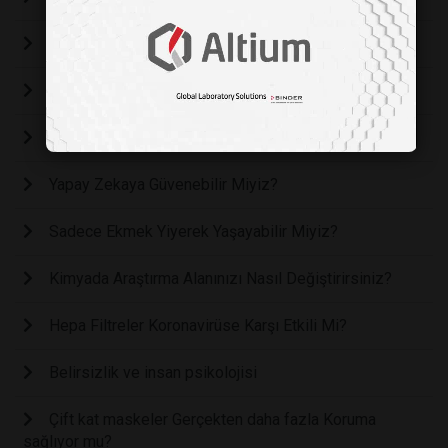
3.4 Milyar Dozun Ardından Covid-19 Aşıları
Ay’ı Dünya’nın Oksijeni Mi Paslandırdı?
Lazerlerle Laboratuvarda Üretilen Antimadde
Yapay Zekaya Güvenebilir Miyiz?
Sadece Ekmek Yiyerek Yaşayabilir Miyiz?
Kimyada Araştırma Alanınızı Nasıl Değiştirirsiniz?
Hepa Filtreler Koronavirüse Karşı Etkili Mi?
Belirsizlik ve insan psikolojisi
Çift kat maskeler Gerçekten daha fazla Koruma
sağlıyor mu?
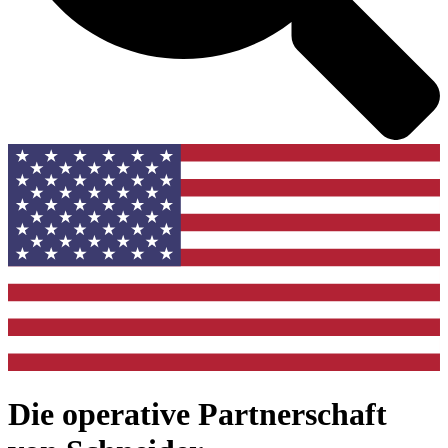
Die operative Partnerschaft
-=-=-
**How to complete this task**
The answer is the run of lines from the one with "Sadece Ekmek Yiyerek Yaşayabilir Miyiz?" through the final line of the data, copied exactly, and nothing else; no pictures.

**The completed task**
Sadece Ekmek Yiyerek Yaşayabilir Miyiz?
Kimyada Araştırma Alanınızı Nasıl Değiştirirsiniz?
Hepa Filtreler Koronavirüse Karşı Etkili Mi?
Belirsizlik ve insan psikolojisi
Çift kat maskeler Gerçekten daha fazla Koruma
sağlıyor mu?
Die operative Partnerschaft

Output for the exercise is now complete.